Could you write out exactly the lines from the one that contains "25.09.2015 - U Slunce" through the last line of the listing below, both included and nothing more?
(Records to process Opens)
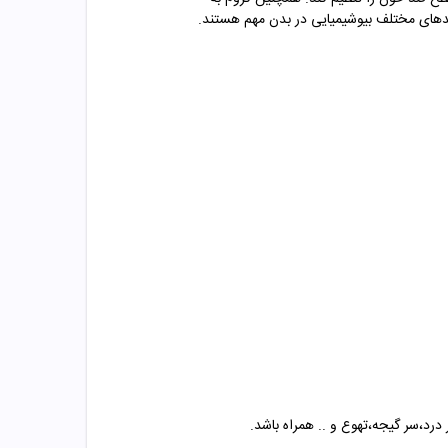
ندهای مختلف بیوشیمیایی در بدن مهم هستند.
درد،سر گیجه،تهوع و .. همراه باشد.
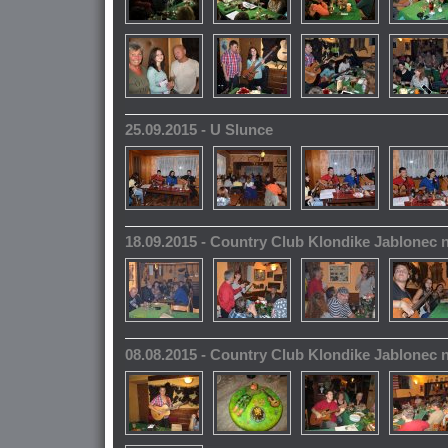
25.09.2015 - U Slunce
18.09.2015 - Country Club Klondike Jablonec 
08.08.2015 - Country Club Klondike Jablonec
(Records to process Closes)
__Output for this task__:
25.09.2015 - U Slunce
18.09.2015 - Country Club Klondike Jablonec 
08.08.2015 - Country Club Klondike Jablonec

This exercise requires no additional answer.